Georgia’s rule changes, effective in April 2011, capped the reimbursement amount for physician-dispensed prescriptions to the average wholesale price (AWP) of the original drug product used in the repackaging process if a repackaged drug is dispensed. The reform did not limit physicians’ ability to dispense prescription drugs. Georgia is one of the 16 states that have made legislative or regulatory changes to address cost issues related to physician dispensing.

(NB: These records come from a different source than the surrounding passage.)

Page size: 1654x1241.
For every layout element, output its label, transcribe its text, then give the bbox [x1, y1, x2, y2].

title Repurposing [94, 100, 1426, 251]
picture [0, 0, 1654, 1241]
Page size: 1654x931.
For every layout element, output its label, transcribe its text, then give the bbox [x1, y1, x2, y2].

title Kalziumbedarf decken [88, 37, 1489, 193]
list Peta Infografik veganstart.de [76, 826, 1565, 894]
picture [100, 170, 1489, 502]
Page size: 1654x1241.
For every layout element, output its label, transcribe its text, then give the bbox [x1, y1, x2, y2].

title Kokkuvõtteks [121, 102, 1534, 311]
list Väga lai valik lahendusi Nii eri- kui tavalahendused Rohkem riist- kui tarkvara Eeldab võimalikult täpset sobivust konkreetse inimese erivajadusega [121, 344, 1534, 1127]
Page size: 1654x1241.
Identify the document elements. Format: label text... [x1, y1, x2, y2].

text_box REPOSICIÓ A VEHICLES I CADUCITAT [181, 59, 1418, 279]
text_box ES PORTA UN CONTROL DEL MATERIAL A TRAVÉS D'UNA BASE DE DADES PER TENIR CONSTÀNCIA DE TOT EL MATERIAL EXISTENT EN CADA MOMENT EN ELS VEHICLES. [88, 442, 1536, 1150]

Before the rule change, for example, a prescription for hydrocodone-acetaminophen was paid at $0.48 per pill when filled at a pharmacy, but $1.06 per pill when filled at the doctor’s office—a price difference of 121%. In the two post-reform periods, the price difference for the same drug was significantly reduced but still at 34% to 39%.

The data used in this analysis of Georgia’s pharmacy fee schedule reform came from payers in Georgia that represented 46% of the claims in the state workers’ compensation system. The pre-reform data consist of claims from 3,851 injured workers with more than one week of lost time. These claims arose between April 1, 2010, and Sept. 30, 2010, with 24,672 prescriptions filled through March 31, 2011. The data for the first post-reform period consist of 3,960 claims that arose between April 1, 2011, and Sept. 30, 2011, with 24,925 prescriptions filled through March 31, 2012. The data for the second post-reform period consist of 4,164 claims that arose between April 1, 2012, and Sept. 30, 2012, with 25,325 prescriptions filled through March 31, 2013.